Esa noche planeaba viajar al pueblo. Le horrorizaba la idea de encontrarse con Alberto, médico en Sevilla. O con Hilario, perito en una empresa catalana. Aquellos ya no eran sus amigos. Dejaron de serlo el día en el que tomaron el tren hacia el título universitario. Y no era por ellos. Durante todos esos años estuvo fabricándose una coraza de amargura que acabó por aislarle de sus antiguos compañeros de espoliques. En el parque, ellos pasearían señoras luciendo los últimos modelos de Pierre Cardin y niños chupando enormes helados de fresa y chocolate. El sonreiría como en la estación  aquella tarde de otoño.

 

Apartó la mirada del espejo y lloró internamente. Lo había hecho en otras ocasiones. Cierta madrugada de un día de febrero. Sobre la mesilla de noche había una nota que leyó con ojos de "gin-tonic": "Si me quieres, abandona la forma de vida que llevas y ven a buscarme." Julia. El dormitorio olía a ausencia. O cuando advirtió la desaparición de Federico. El pueblo se desperezaba de una noche de alcohol y churros con chocolate. Acurrucado en un rincón del "doblao" lloró lágrimas de plexiglás.

 

Volvió a la barra del bar. Pidió una copa y encendió u  cigarro... Salió al exterior. Respiró profundamente el aire podrido de Madrid.
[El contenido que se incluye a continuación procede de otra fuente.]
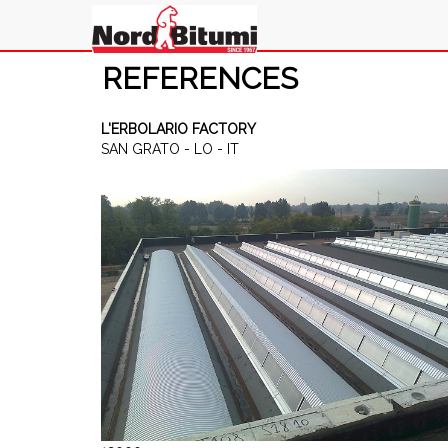
REFERENCES
L'ERBOLARIO FACTORY
SAN GRATO - LO - IT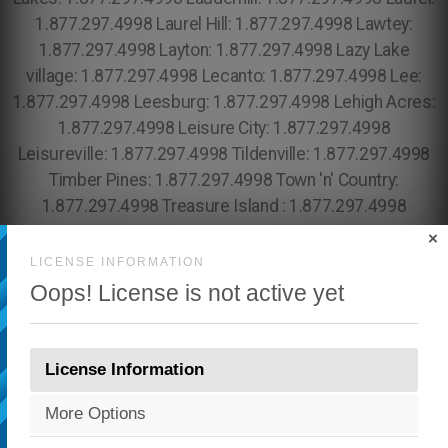
×
LICENSE INFORMATION
Oops! License is not active yet
License Information
More Options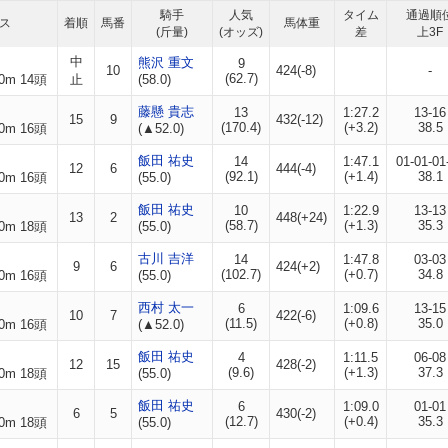
騎手
人気
タイム
通過順
ス
着順
馬番
馬体重
(斤量)
(オッズ)
差
上3F
中
熊沢 重文
9
10
424(-8)
-
(62.7)
0m 14頭
止
(58.0)
藤懸 貴志
13
1:27.2
13-16
15
9
432(-12)
(170.4)
(+3.2)
38.5
0m 16頭
(▲52.0)
飯田 祐史
14
1:47.1
01-01-01
12
6
444(-4)
(92.1)
(+1.4)
38.1
0m 16頭
(55.0)
飯田 祐史
10
1:22.9
13-13
13
2
448(+24)
(58.7)
(+1.3)
35.3
0m 18頭
(55.0)
古川 吉洋
14
1:47.8
03-03
9
6
424(+2)
(102.7)
(+0.7)
34.8
0m 16頭
(55.0)
西村 太一
6
1:09.6
13-15
10
7
422(-6)
(11.5)
(+0.8)
35.0
0m 16頭
(▲52.0)
飯田 祐史
4
1:11.5
06-08
12
15
428(-2)
(9.6)
(+1.3)
37.3
0m 18頭
(55.0)
飯田 祐史
6
1:09.0
01-01
6
5
430(-2)
(12.7)
(+0.4)
35.3
0m 18頭
(55.0)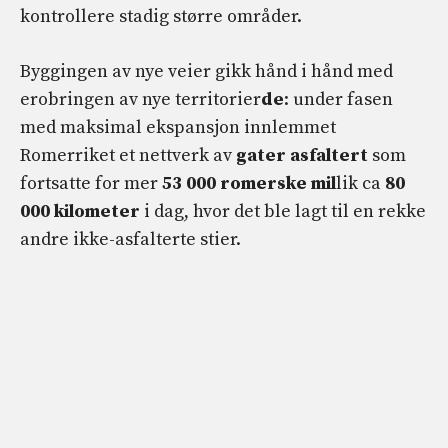
kontrollere stadig større områder.
Byggingen av nye veier gikk hånd i hånd med
erobringen av nye territorier
de
: under fasen
med maksimal ekspansjon innlemmet
Romerriket et nettverk av
gater
asfaltert
som
fortsatte for mer
53 000 romerske mil
lik ca
80
000 kilometer
i dag, hvor det ble lagt til en rekke
andre ikke-asfalterte stier.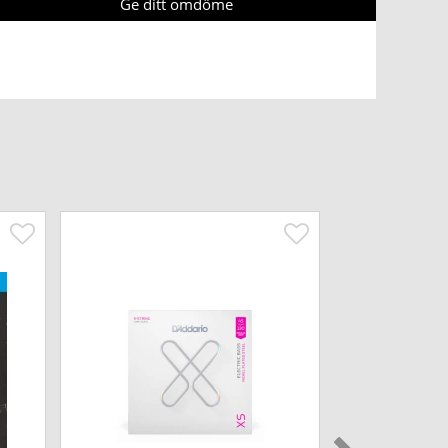
Ge ditt omdöme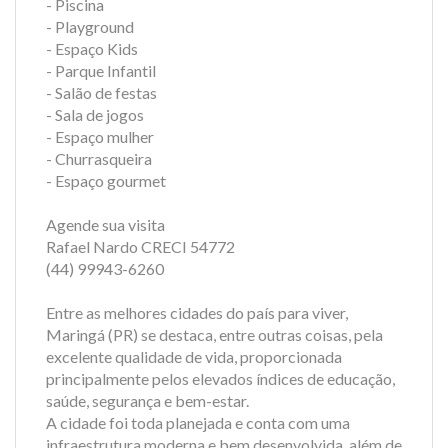
- Piscina
- Playground
- Espaço Kids
- Parque Infantil
- Salão de festas
- Sala de jogos
- Espaço mulher
- Churrasqueira
- Espaço gourmet
Agende sua visita
Rafael Nardo CRECI 54772
(44) 99943-6260
Entre as melhores cidades do país para viver,
Maringá (PR) se destaca, entre outras coisas, pela
excelente qualidade de vida, proporcionada
principalmente pelos elevados índices de educação,
saúde, segurança e bem-estar.
A cidade foi toda planejada e conta com uma
infraestrutura moderna e bem desenvolvida, além de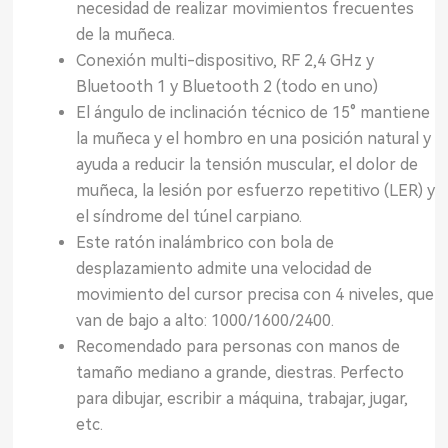
necesidad de realizar movimientos frecuentes
de la muñeca.
Conexión multi-dispositivo, RF 2,4 GHz y
Bluetooth 1 y Bluetooth 2 (todo en uno)
El ángulo de inclinación técnico de 15° mantiene
la muñeca y el hombro en una posición natural y
ayuda a reducir la tensión muscular, el dolor de
muñeca, la lesión por esfuerzo repetitivo (LER) y
el síndrome del túnel carpiano.
Este ratón inalámbrico con bola de
desplazamiento admite una velocidad de
movimiento del cursor precisa con 4 niveles, que
van de bajo a alto: 1000/1600/2400.
Recomendado para personas con manos de
tamaño mediano a grande, diestras. Perfecto
para dibujar, escribir a máquina, trabajar, jugar,
etc.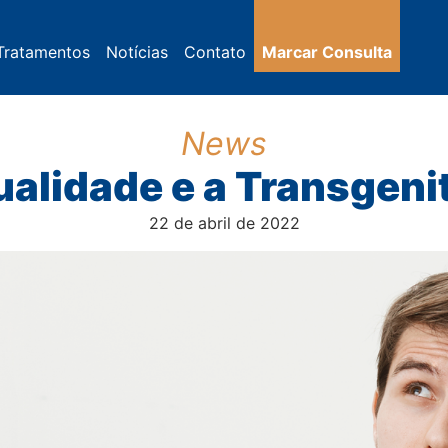
Tratamentos
Notícias
Contato
Marcar Consulta
News
alidade e a Transgeni
22 de abril de 2022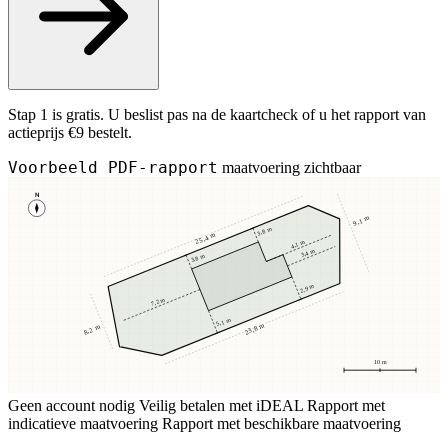
Stap 1 is gratis. U beslist pas na de kaartcheck of u het rapport van
actieprijs €9 bestelt.
Voorbeeld PDF-rapport
maatvoering zichtbaar
N
9,1 m
3,8 m
25,4 m
4,1 m
3,4 m
3,8 m
2,9 m
7,2 m
5,1 m
23,8 m
8,2 m
10 m
Geen account nodig
Veilig betalen met iDEAL
Rapport met
indicatieve maatvoering
Rapport met beschikbare maatvoering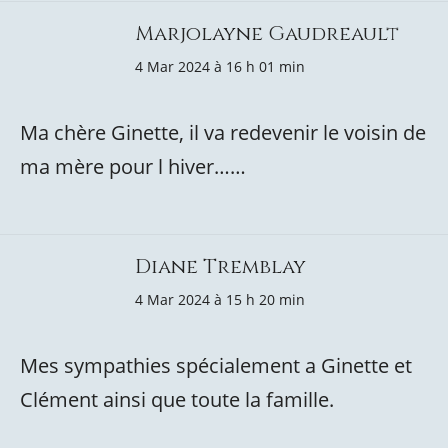
Marjolayne Gaudreault
4 Mar 2024 à 16 h 01 min
Ma chère Ginette, il va redevenir le voisin de
ma mère pour l hiver……
Diane Tremblay
4 Mar 2024 à 15 h 20 min
Mes sympathies spécialement a Ginette et
Clément ainsi que toute la famille.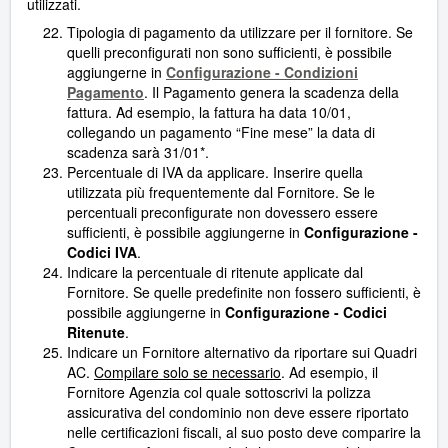
utilizzati.
Tipologia di pagamento da utilizzare per il fornitore. Se
quelli preconfigurati non sono sufficienti, è possibile
aggiungerne in
Configurazione - Condizioni
Pagamento
. Il Pagamento genera la scadenza della
fattura. Ad esempio, la fattura ha data 10/01,
collegando un pagamento “Fine mese” la data di
scadenza sarà 31/01*.
Percentuale di IVA da applicare. Inserire quella
utilizzata più frequentemente dal Fornitore. Se le
percentuali preconfigurate non dovessero essere
sufficienti, è possibile aggiungerne in
Configurazione -
Codici IVA
.
Indicare la percentuale di ritenute applicate dal
Fornitore. Se quelle predefinite non fossero sufficienti, è
possibile aggiungerne in
Configurazione - Codici
Ritenute
.
Indicare un Fornitore alternativo da riportare sui Quadri
AC.
Compilare solo se necessario
. Ad esempio, il
Fornitore Agenzia col quale sottoscrivi la polizza
assicurativa del condominio non deve essere riportato
nelle certificazioni fiscali, al suo posto deve comparire la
Miles de letreros luminosos le sugerían otras miles de copas. Cogió el coche y enfiló la calle Princesa...

 

En la cama, semidormido, desfilaron de nuevo los fantasmas de su vida, las frustraciones de su adolescencia y madurez, los títulos de sus amigos, el billete de tren sin picar,  el rostro desencajado que había descubierto en el último espejo...

 

No sé si despertó. Tomó unos folios y comenzó a escribir. Dos días después recibí sus anotaciones. Son las que he utilizado para redactar esta crónica. Desde entonces no sé nada de él.